The world financial services industry was thrown into crisis last night as it emerged that the Cayman Islands, home to 80,000 companies and $1.5tn in banking liabilities, don't actually exist.
The shocking discovery comes at a time when the tax affairs of the wealthy have never been under greater scrutiny, and was made by Professor Reginald Spencer of the Royal Geographical Society, who decided to look for the islands on a map. "I started by searching for them on Google Maps, but it didn't recognise the search term, instead directing me to 'Cayman Removals Ltd' on Haringey Green Lanes", he explained.
"So I searched in several atlases at the Royal Geographical Society, all of them painstakingly and impeccably researched, but none had any evidence of a place called the 'Cayman Islands' ever existing."

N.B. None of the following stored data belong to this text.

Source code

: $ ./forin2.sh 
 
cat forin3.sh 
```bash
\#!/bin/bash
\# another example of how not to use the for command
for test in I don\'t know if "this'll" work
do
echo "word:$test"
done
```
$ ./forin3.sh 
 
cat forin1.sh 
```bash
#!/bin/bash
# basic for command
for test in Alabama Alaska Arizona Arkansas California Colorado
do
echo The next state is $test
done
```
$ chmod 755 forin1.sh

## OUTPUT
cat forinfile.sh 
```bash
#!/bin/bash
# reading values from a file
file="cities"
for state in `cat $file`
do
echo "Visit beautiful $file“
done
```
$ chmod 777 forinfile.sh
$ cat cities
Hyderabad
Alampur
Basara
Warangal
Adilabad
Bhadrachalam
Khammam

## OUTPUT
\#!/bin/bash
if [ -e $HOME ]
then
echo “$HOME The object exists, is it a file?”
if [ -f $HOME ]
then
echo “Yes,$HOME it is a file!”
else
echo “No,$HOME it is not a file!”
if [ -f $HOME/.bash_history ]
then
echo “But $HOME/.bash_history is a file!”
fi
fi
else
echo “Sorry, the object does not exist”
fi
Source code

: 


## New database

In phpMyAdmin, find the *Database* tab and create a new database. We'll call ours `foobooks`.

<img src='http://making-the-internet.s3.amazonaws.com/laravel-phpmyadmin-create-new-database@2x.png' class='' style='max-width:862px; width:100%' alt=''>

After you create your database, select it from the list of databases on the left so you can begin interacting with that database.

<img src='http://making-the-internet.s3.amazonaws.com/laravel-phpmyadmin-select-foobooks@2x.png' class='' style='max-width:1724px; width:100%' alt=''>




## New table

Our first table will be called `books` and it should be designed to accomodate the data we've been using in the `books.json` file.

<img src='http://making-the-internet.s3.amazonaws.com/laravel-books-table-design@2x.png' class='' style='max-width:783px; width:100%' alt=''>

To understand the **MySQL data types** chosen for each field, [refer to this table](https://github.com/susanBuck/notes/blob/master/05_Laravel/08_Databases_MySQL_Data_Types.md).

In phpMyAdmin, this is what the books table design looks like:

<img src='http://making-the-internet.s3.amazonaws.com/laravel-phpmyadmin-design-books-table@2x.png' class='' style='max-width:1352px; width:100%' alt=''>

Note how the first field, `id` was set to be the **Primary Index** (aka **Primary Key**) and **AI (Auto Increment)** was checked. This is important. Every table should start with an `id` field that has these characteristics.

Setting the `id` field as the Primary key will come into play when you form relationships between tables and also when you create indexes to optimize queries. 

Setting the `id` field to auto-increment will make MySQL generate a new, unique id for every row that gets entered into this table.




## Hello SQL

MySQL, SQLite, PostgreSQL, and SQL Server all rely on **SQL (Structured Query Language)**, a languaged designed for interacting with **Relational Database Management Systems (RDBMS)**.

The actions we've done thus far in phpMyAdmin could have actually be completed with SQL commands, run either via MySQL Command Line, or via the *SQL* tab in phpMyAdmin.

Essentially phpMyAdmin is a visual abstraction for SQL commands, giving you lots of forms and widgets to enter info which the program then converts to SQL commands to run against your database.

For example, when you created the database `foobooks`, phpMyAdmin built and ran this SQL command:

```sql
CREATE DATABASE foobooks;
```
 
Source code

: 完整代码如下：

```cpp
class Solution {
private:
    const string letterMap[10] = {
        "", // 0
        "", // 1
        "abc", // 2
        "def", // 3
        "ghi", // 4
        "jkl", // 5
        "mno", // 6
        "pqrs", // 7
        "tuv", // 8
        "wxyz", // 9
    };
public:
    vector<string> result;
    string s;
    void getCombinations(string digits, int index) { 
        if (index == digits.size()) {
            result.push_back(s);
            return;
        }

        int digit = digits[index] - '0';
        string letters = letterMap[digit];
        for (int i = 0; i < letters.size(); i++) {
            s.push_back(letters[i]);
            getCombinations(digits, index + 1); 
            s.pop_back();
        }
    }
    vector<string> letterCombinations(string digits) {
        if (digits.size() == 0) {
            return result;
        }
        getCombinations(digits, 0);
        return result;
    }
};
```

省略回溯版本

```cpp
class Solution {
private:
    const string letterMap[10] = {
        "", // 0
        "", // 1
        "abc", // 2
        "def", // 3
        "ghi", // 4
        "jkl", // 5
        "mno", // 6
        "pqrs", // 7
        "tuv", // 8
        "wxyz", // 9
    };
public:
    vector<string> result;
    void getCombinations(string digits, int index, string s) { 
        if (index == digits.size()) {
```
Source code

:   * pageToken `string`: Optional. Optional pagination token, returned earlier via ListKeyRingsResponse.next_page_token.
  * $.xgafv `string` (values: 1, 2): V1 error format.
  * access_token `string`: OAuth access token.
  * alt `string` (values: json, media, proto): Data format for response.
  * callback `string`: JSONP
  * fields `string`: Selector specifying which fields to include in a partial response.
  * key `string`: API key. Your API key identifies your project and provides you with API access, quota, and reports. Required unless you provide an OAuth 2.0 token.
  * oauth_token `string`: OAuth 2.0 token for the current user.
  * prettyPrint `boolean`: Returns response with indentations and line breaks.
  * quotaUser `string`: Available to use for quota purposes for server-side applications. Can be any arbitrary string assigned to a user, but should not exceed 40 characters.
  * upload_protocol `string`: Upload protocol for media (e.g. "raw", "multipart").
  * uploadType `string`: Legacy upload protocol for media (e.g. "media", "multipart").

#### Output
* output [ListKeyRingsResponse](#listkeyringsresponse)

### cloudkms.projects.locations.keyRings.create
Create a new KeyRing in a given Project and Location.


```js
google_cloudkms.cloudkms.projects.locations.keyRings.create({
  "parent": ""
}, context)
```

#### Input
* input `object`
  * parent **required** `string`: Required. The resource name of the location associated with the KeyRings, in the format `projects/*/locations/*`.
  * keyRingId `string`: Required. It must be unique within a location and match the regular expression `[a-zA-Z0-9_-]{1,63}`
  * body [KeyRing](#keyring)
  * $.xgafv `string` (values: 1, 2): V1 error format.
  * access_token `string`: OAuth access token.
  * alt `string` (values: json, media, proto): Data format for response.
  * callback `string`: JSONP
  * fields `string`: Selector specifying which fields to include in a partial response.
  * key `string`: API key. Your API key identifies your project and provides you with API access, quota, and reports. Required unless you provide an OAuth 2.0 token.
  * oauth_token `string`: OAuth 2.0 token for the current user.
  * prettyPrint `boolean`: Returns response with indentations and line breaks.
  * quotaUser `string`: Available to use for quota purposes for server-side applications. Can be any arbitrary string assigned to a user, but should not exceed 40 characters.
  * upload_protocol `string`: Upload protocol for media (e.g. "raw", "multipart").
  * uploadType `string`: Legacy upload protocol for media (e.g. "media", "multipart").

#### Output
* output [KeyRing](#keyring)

"It appears that what was thought to be a self-governing British Overseas Territory charging neither income nor corporation tax, has just developed from urban legend into the world's second-largest Offshore Financial Centre."
And the revelation spells bad news for the thousands of wealthy individuals and businesses who have set up trust funds on the fictional islands, who now face the prospect of having to pay for services like the police, who protect their wealth and property twenty-four hours a day. Jonathan Harmsworth, 4th Viscount Rothermere and owner of the Daily Mail newspaper, said, "I've registered several trust funds in the Cayman Islands so I don't have to pay any tax on my inherited wealth, allowing me to maintain generous profit margins on blaming immigrants for the squeeze on hospital and school places, and for not working for their money. I've done this in the belief that this tropical island actually existed somewhere in the world making the whole thing legal. Now it looks like I'll have to transfer my operations to Bermuda."
"And I'll be sure to check Bermuda is a real place this time!", he quipped.
And Prime Minister David Cameron had strong words for the people who have, as it turns out, illegally evaded billions of pounds in tax by registering companies in the made up place. "We advise these people to pay back the money they've stolen whenever they're ready", he said.